Alici A., TANRİVERDİ E. S., Yenisehirli G., OTLU B.

Haseki Tip Bulteni, cilt.63, sa.2, ss.62-68, 2025 (ESCI, Scopus, TRDizin) identifier identifier

  • Yayın Türü: Makale / Tam Makale
  • Cilt numarası: 63 Sayı: 2
  • Basım Tarihi: 2025
  • Doi Numarası: 10.4274/haseki.galenos.2025.36844
  • Dergi Adı: Haseki Tip Bulteni
  • Derginin Tarandığı İndeksler: Emerging Sources Citation Index (ESCI), Scopus, Academic Search Premier, CINAHL, EMBASE, Directory of Open Access Journals, TR DİZİN (ULAKBİM)
  • Sayfa Sayıları: ss.62-68
  • Anahtar Kelimeler: Candida glabrata, Candida parapsilosis, fluconazole susceptibility, genotype
  • İnönü Üniversitesi Adresli: Evet

Özet

Aim: Candidemia may occur when endogenous Candida species in the intestinal microbiota enter the bloodstream in patients with risk factors. Apart from endogenous transmission, patients can also transmit it exogenously. In the current study, we aimed to investigate the fluconazole susceptibility and genotypes of Candida parapsilosis (C.parapsilosis) and Candida glabrata (C. glabrata) strains that cause candidemia. Methods: Twenty-six C. parapsilosis and sixteen C. glabrata strains were included in the study. Fluconazole sensitivity was determined by the broth microdilution method. Genotyping of strains was done by pulsed-field gel electrophoresis. Results: Nine (34%) of C. parapsilosis strains and 3 (19%) of C. glabrata strains were found to be resistant to fluconazole. Among 26 C. parapsilosis isolates, 17 different genotypes were detected and clustered isolates were collected in five clusters.
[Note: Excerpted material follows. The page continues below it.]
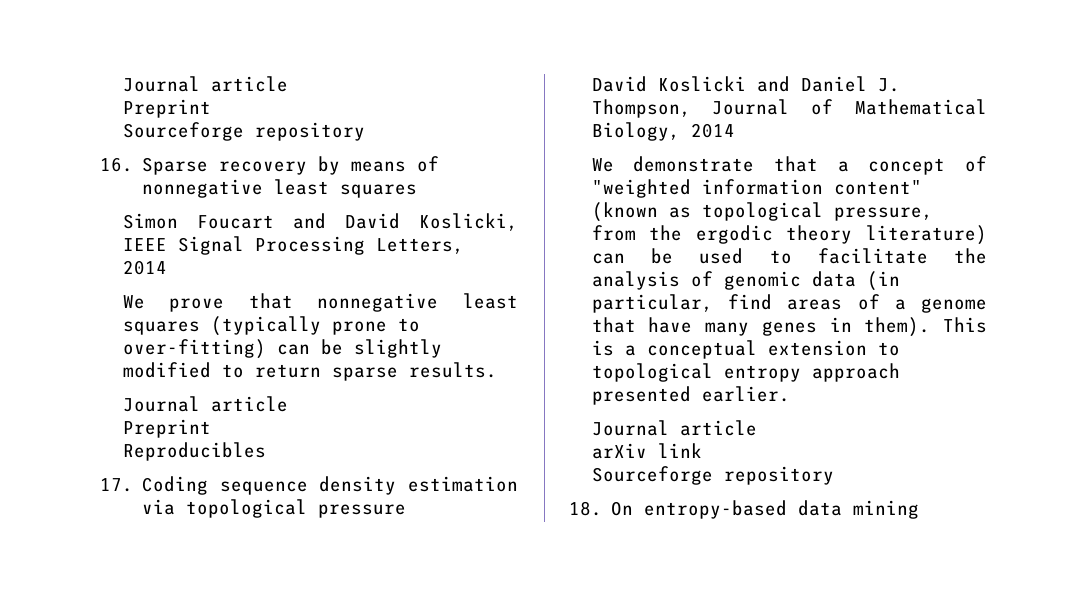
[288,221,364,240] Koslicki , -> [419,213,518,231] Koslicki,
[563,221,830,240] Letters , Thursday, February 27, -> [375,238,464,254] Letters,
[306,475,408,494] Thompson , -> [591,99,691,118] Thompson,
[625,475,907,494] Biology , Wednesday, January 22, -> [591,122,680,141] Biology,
Fourteen out of the 26 C. parapsilosis isolates are placed in one of the clusters, with a clustering rate of 53.8%. Among 16 C. glabrata isolates, 11 different genotypes were detected and divided into four clusters. Nine out of the 16 C. glabrata isolates are placed in one of the clusters, with a clustering rate of 56.2%. Conclusion: Our data indicated the possibility of nosocomial transmission of C. parapsilosis and C. glabrata among intensive care unit patients in our hospital. Infection control policies should be strictly applied in our hospital to prevent cross-transmission.